:: READING TEXT ::
———

Election results are available for 240 of the 272 seats for the National Assembly, as well as for the four provincial assemblies. The PPP -- the party of former Prime Minister Benazir Bhutto -- is in the lead with 87 seats, followed by the 66 seats won by the PML-N, the party of Nawaz Sharif who is also a former prime minister. The PPP is on track to form the governing coalition.

The Pakistani Muslim League-Quaid, Musharraf's party, has won only 38 seats. The Muttahida Qaumi Movement -- a students’ movement based in Sindh province -- won 19 seats and the Awami National Party (a secular Pashtun party) won 10. The MMA only won three seats. Thirty-five seats have been distributed to independents, while results are still being counted for 26 of the seats. Elections were postponed in four districts.

. . . The clear winner is the Pakistan People's Party as it will form the next government, appoint a new prime minister, and will control the Sindh provincial government. The PPP was widely expected to win the election, but the outcome was by no means certain. The Dec. 27, 2007 assassination of Benazir Bhutto, the group’s popular leader, plunged the party into a leadership and identity crisis. The reins of the party were turned over to her husband Asif Ali Zardari, who faced charges of corruption for embezzling $1.5 billion during Bhutto’s time as prime minister, and her 19-year-old son Bilawal Zardari, a student at Oxford. Aftab Ahmed Sherpao, the former Minister of the Interior and leader of the PPP-Sherpao also is a winner within the PPP. He won his seat in Charsadda, where the Taliban made two attempts on his life during 2007.

———

:: PROVIDED MATERIAL ::

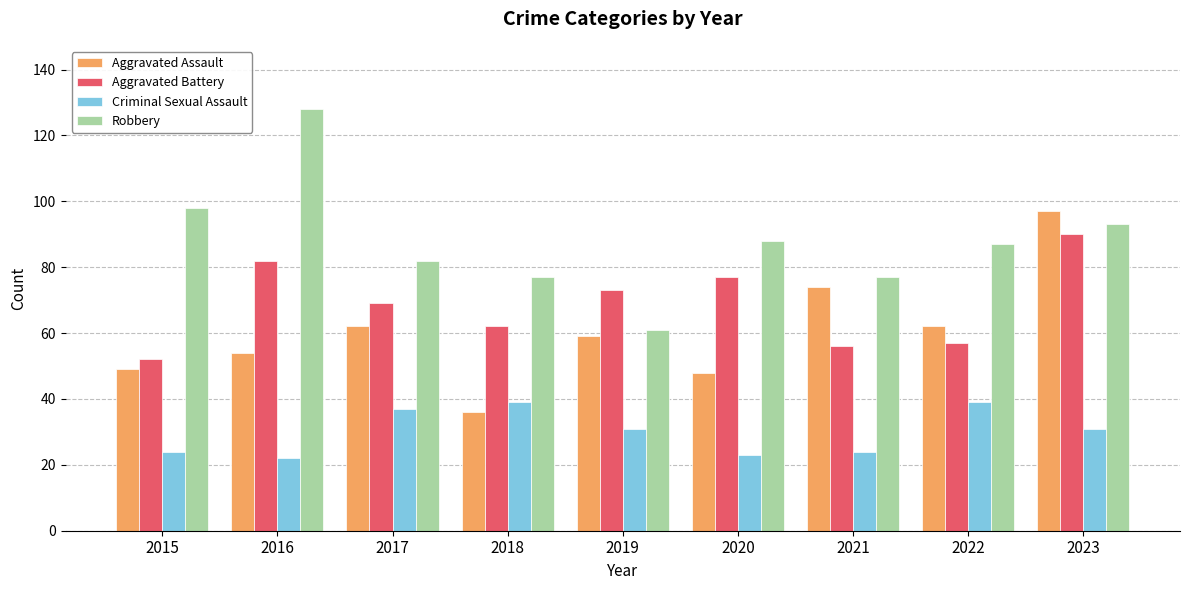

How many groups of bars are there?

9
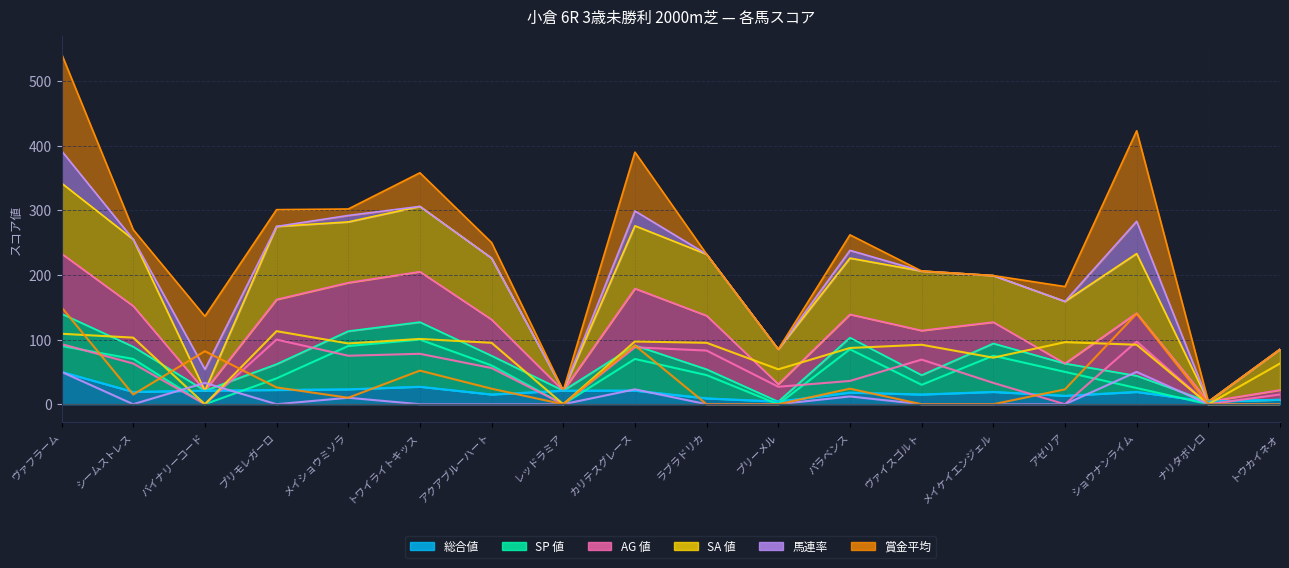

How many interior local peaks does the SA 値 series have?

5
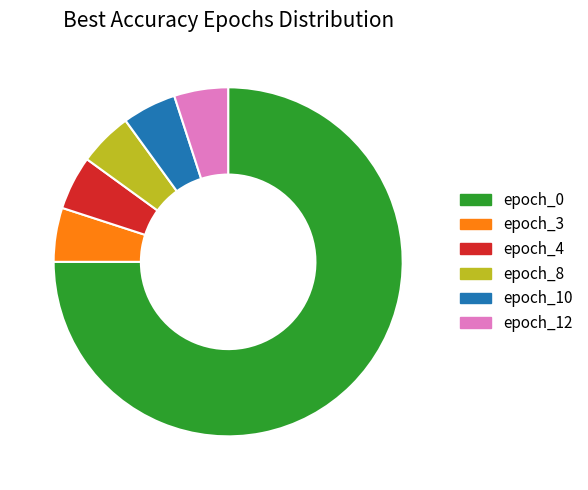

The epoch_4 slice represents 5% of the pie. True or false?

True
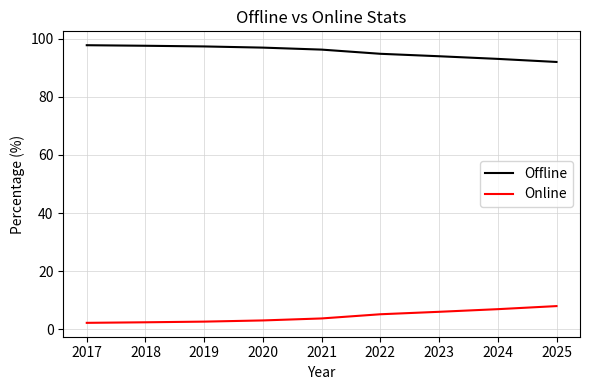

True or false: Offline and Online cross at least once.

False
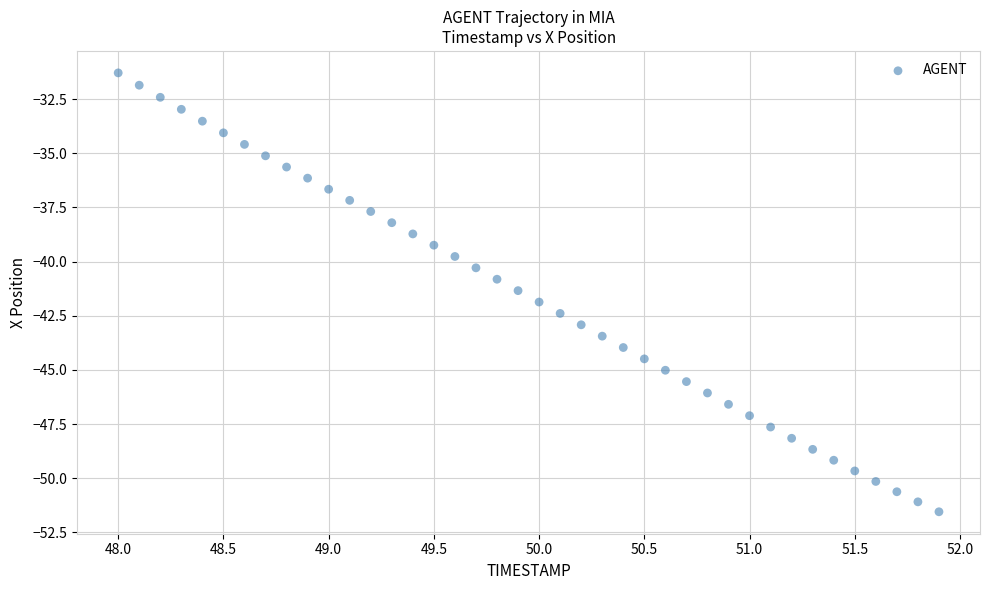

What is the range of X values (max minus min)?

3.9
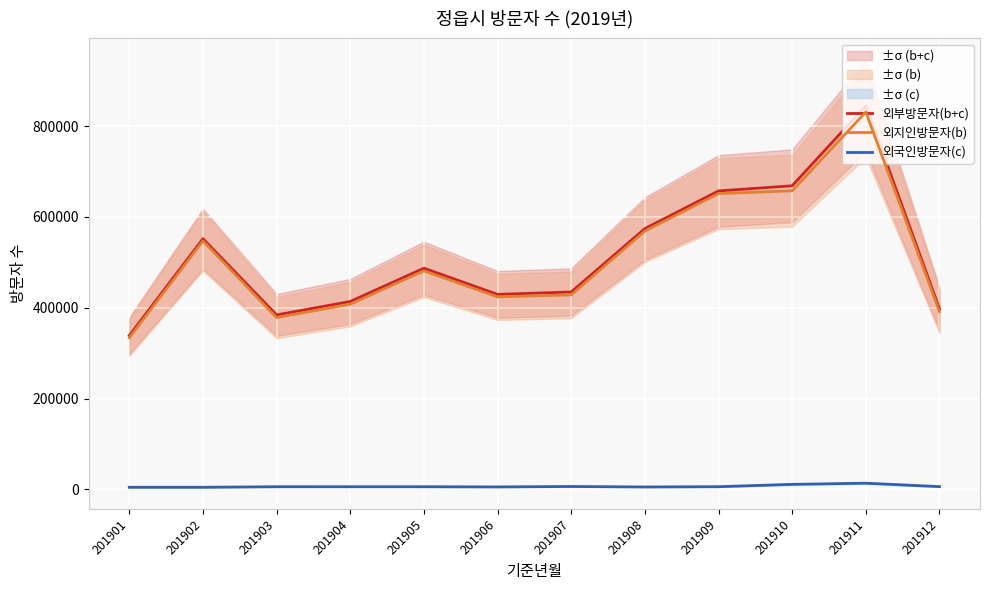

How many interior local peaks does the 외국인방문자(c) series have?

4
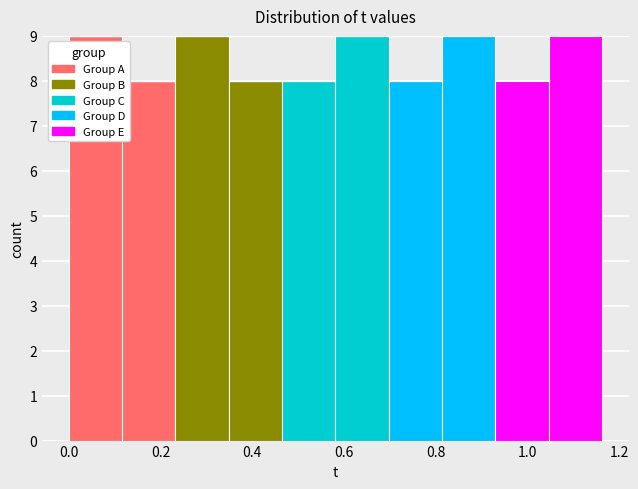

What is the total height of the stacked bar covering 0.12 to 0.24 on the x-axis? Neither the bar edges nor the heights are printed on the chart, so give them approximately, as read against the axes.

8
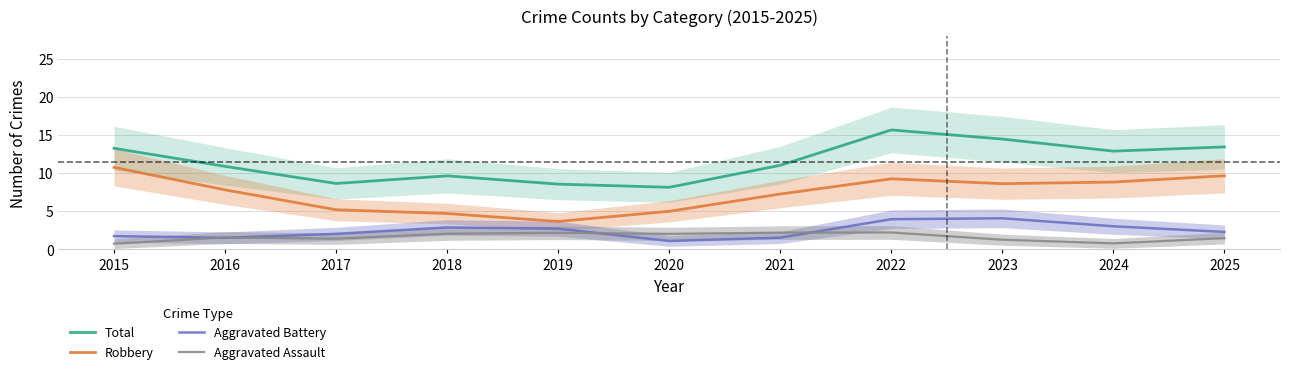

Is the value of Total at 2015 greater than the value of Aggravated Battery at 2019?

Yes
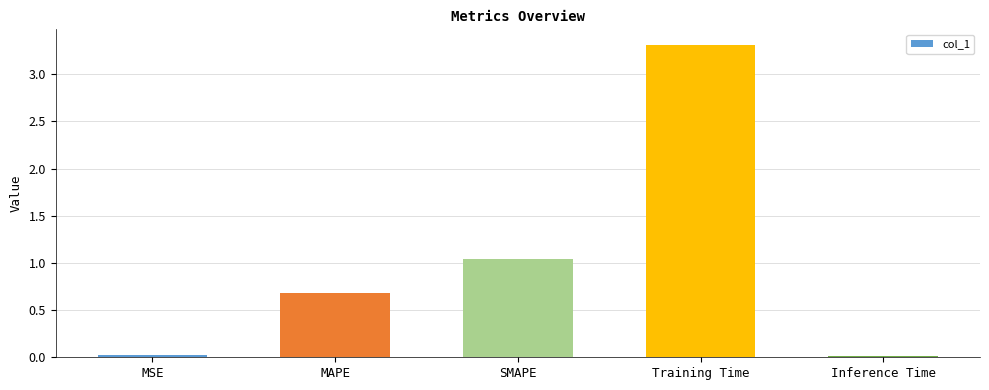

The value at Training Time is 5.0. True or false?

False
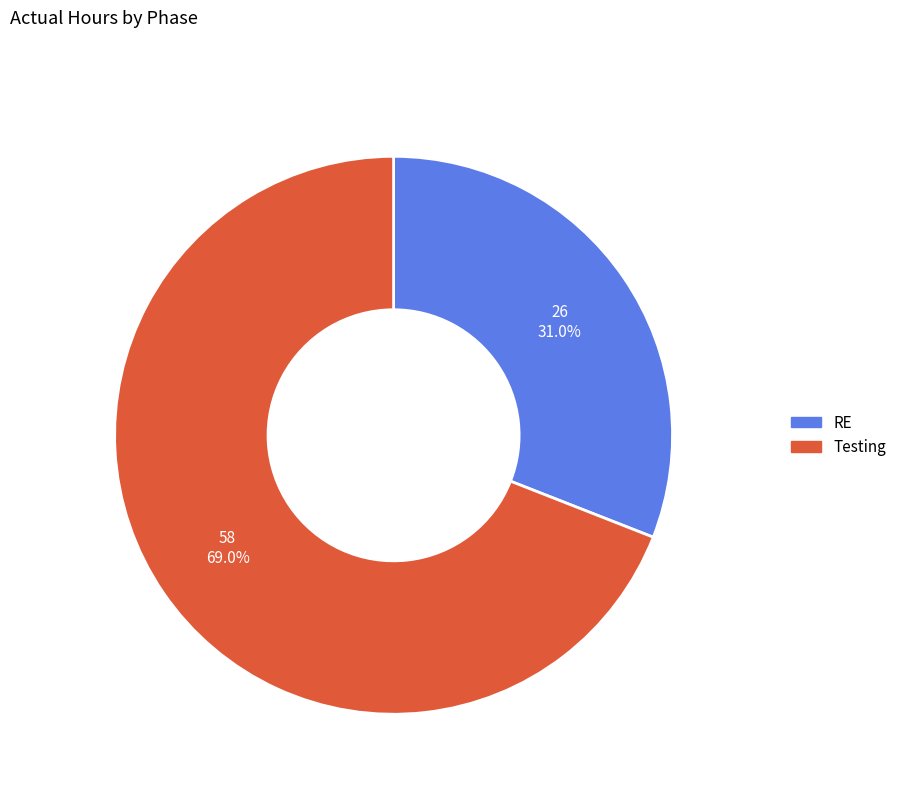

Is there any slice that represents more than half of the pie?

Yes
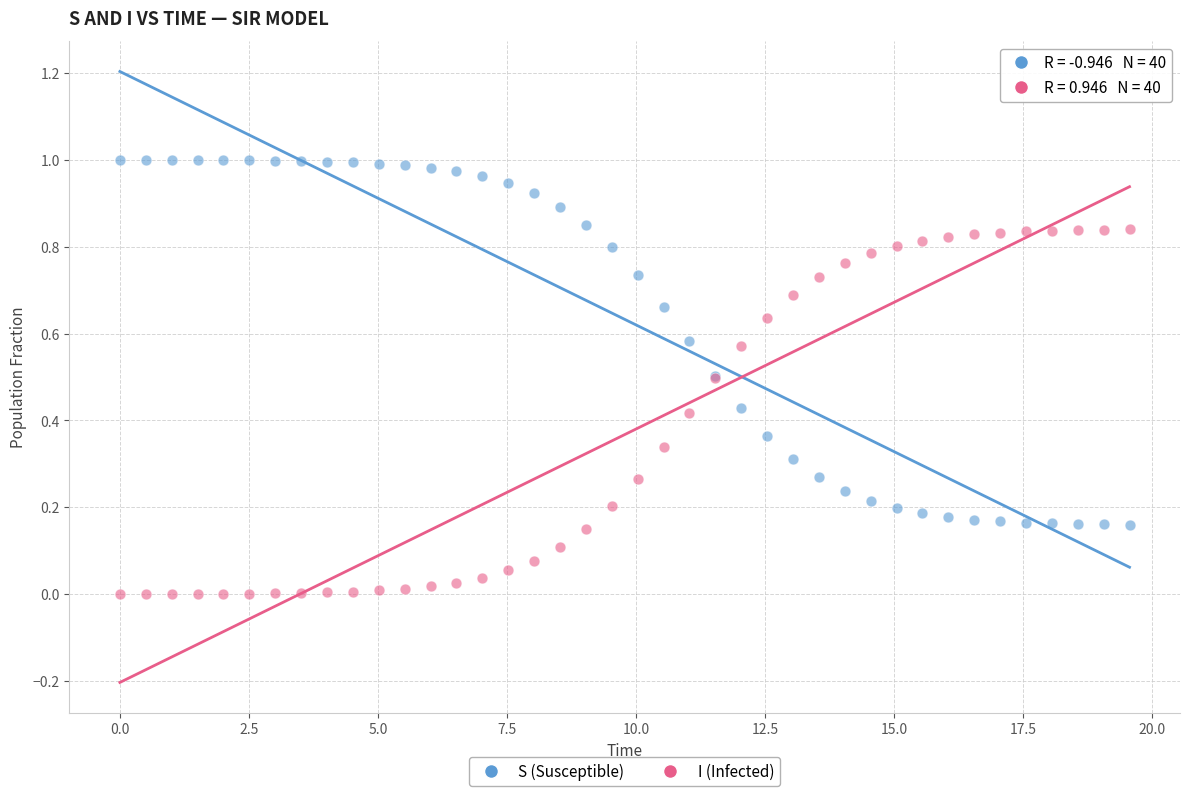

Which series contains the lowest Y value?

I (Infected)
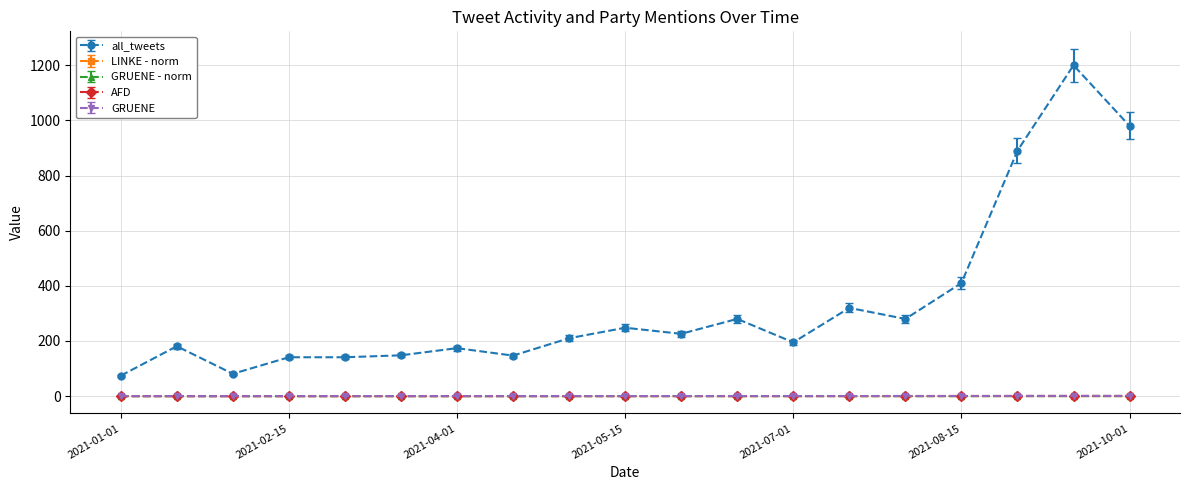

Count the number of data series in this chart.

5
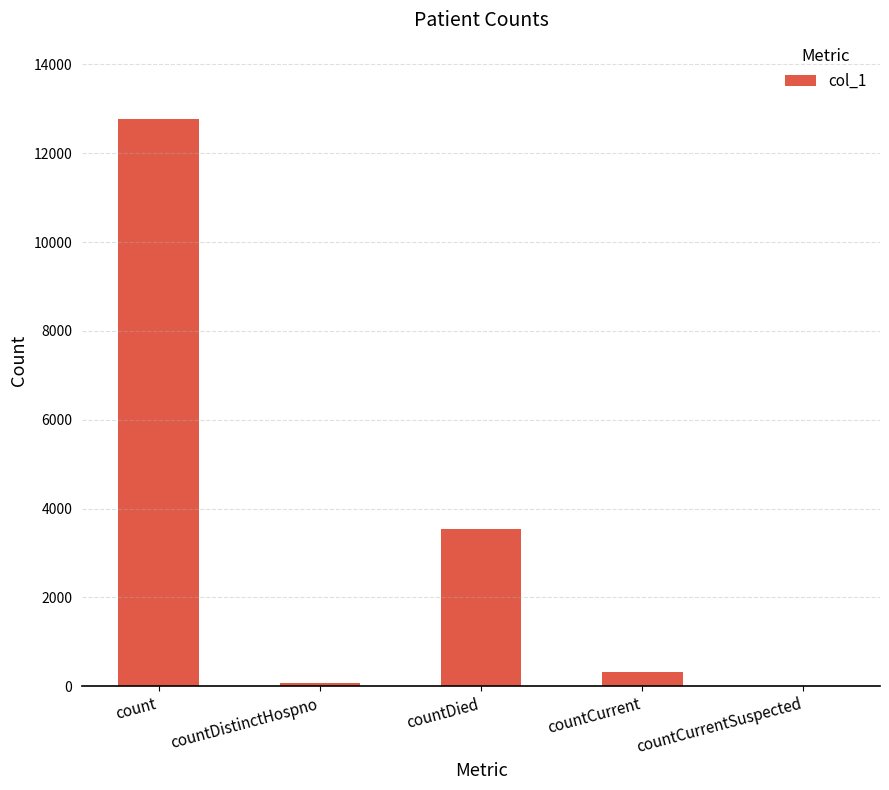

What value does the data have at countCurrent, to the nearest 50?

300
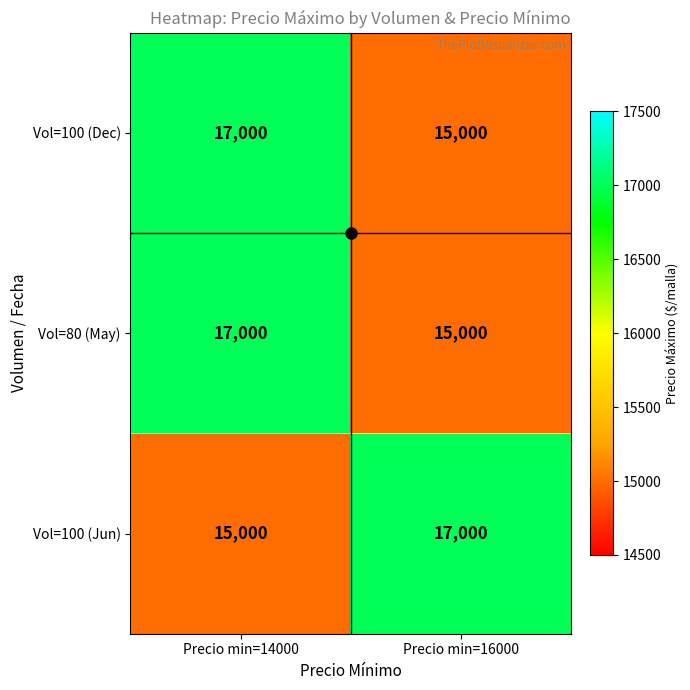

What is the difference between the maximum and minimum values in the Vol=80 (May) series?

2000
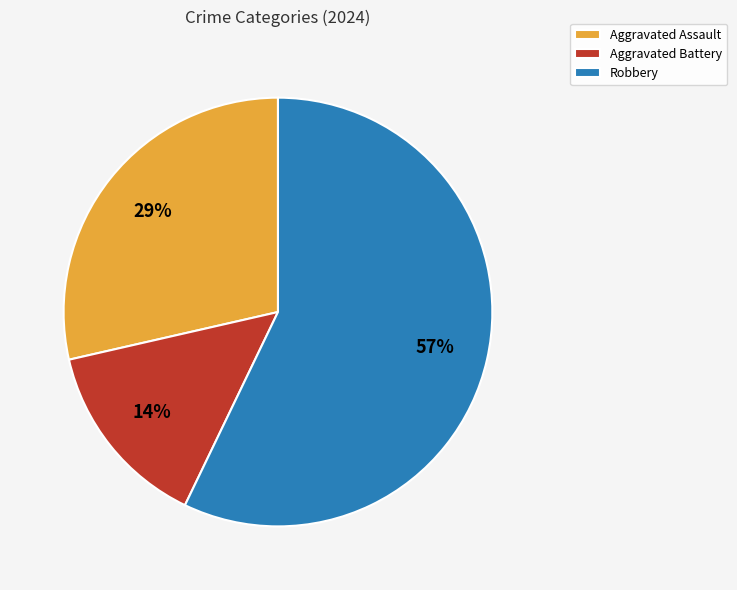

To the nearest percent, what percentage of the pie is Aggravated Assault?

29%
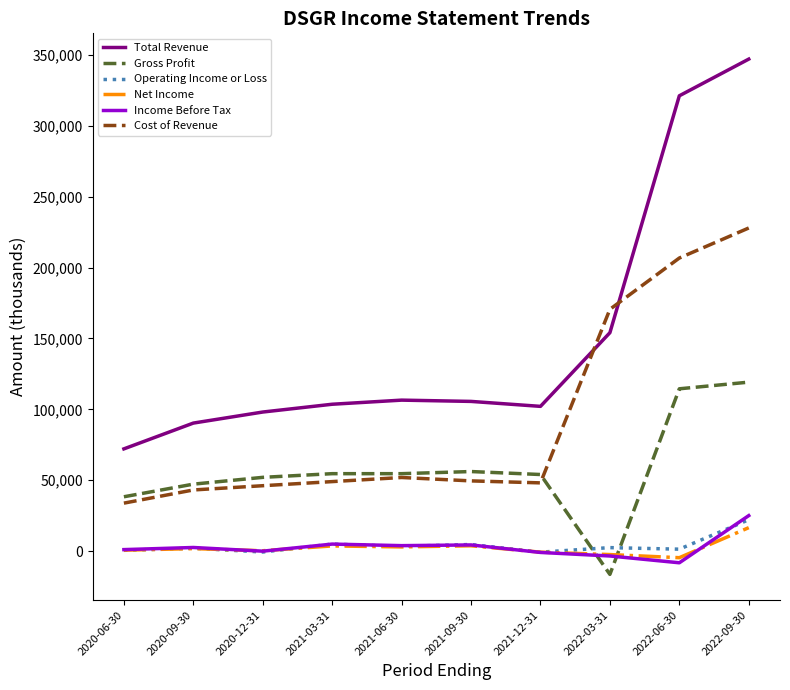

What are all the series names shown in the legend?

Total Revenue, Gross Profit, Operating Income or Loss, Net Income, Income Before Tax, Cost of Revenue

———

:: STUDY QUESTIONS ::
1) Print the records again word for word, beginning at the line that contains "To the nearest percent, what" and ending with the last line of the records, including both ends. Leave out the pictures.
2) Carry on the text about the Pakistani election results from the point where it stops.

:: EXERCISE RESPONSES ::
1)
To the nearest percent, what percentage of the pie is Aggravated Assault?

29%

What are all the series names shown in the legend?

Total Revenue, Gross Profit, Operating Income or Loss, Net Income, Income Before Tax, Cost of Revenue

2)
Nawaz Sharif and his party, the Pakistani Muslim League-Nawaz, were also expected to win big. The PML-N is poised to take second place in the National Assembly polling and will also control the provincial government of Punjab. While Sharif was not allowed to run for political office, he is exercising power through his party. Sharif has opposed military operations against the Taliban and has been accused of accepting bribe money from Osama bin Laden and al Qaeda.

The Awami National Party, with its 10 seats, may serve as an influential coalition partner with the PPP. The ANP will control the Northwest Frontier Province, and has stated it will ally with either the PPP or PML-N to form the provincial government. The ANP is a secular Pashtun party that is opposed to military action against the Taliban and promotes nonviolent solutions. The Taliban conducted two major strikes against ANP offices in North Waziristan and Kurram the week before the election, killing and wounding scores of its members.

Western watchers who have closely followed the election in Pakistan see the transition to democracy as being key to fighting the Taliban and al Qaeda insurgency that threatens to destabilize nuclear Pakistan and the wider region. Numerous attacks against the West and India have been hatched in al Qaeda training camps in the tribal areas. The US government hoped a coalition between Bhutto and Musharraf would provide the unity needed between the secular political class and the military to fight the rise of the Taliban and al Qaeda in northwestern Pakistan.

Read the entire article. The NYT, in its coverage, emphasized that, at least initially, this is problematic for Bush, given his relationship with the now politically isolated Musharraf, and claimed that the victors wanted a "dialogue with the insurgents." That latter is not borne out in the reporting:

. . . Mr. Zardari, the leader of the Pakistan Peoples Party, said the new Parliament would reverse many of the unpopular policies that fueled the strong protest vote against President Pervez Musharraf and his party.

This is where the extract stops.